The downside to adding the risk is that there may be violent swings (like, for example, the 30% fall in Apple), but the longer you hold it, the more certain are you that you will make a handsome profit. A lot of the profit, incidentally, is eroded away, as due to a sad fact of life called Geometric Brownian Motion, leveraged ETFs erode value over the core ETF.

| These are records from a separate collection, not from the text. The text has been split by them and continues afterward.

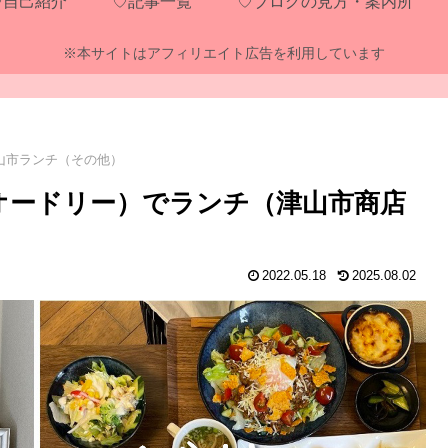
♡自己紹介
♡記事一覧
♡ブログの見方・案内所
※本サイトはアフィリエイト広告を利用しています
山市ランチ（その他）
チンオードリー）でランチ（津山市商店
2022.05.18
2025.08.02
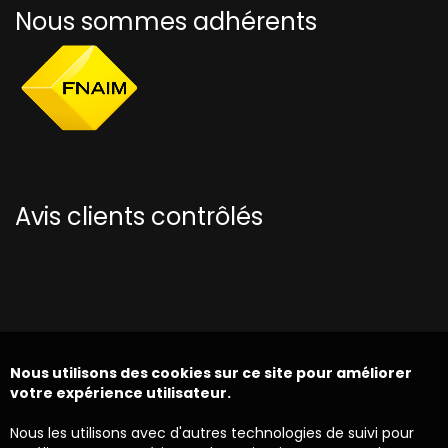
Nous sommes adhérents
Avis clients contrôlés
Nous utilisons des cookies sur ce site pour améliorer
votre expérience utilisateur.
Nous les utilisons avec d'autres technologies de suivi pour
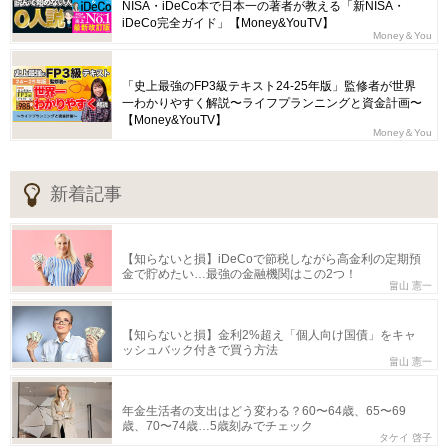
NISA・iDeCo本で日本一の著者が教える「新NISA・
iDeCo完全ガイド」【Money&YouTV】
Money＆You
「史上最強のFP3級テキスト24-25年版」監修者が世界
一わかりやすく解説〜ライフプランニングと資金計画〜
【Money&YouTV】
Money＆You
新着記事
【知らないと損】iDeCoで節税しながら高金利の定期預
金で貯めたい…最強の金融機関はこの2つ！
畠山 憲一
【知らないと損】金利2%超え「個人向け国債」をキャ
ッシュバック付きで買う方法
畠山 憲一
年金生活者の支出はどう変わる？60〜64歳、65〜69
歳、70〜74歳…5歳刻みでチェック
タケイ 啓子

For example, in the 10 year period I chose as the representative years for the QQQ, QQQ was up about 13%. A 3x leverage on that should have yielded a 39% average return for the TQQQ, but because of the erosion, the 95% confidence interval is 32-44%, so you may only get 32% in average return instead of 39%, or a 7% erosion.
It is still a very good deal, however, and gives the holder a lot of security over holding individual stocks. Remember that story stock of the 90s, Dell (NASDAQ:DELL)? It is now on the auction block. This is how it goes in technology. The winner now will later be last, as the times are always a-changin'.
Disclaimer: This is not meant as investment advice. I do not have a crystal ball. I only have opinions, free at that. Before investing in any of the above-mentioned securities, investors should do their own research, consult their financial advisors, and make their own choice.
Disclosure: I am long TQQQ. I wrote this article myself, and it expresses my own opinions. I am not receiving compensation for it (other than from Seeking Alpha). I have no business relationship with any company whose stock is mentioned in this article.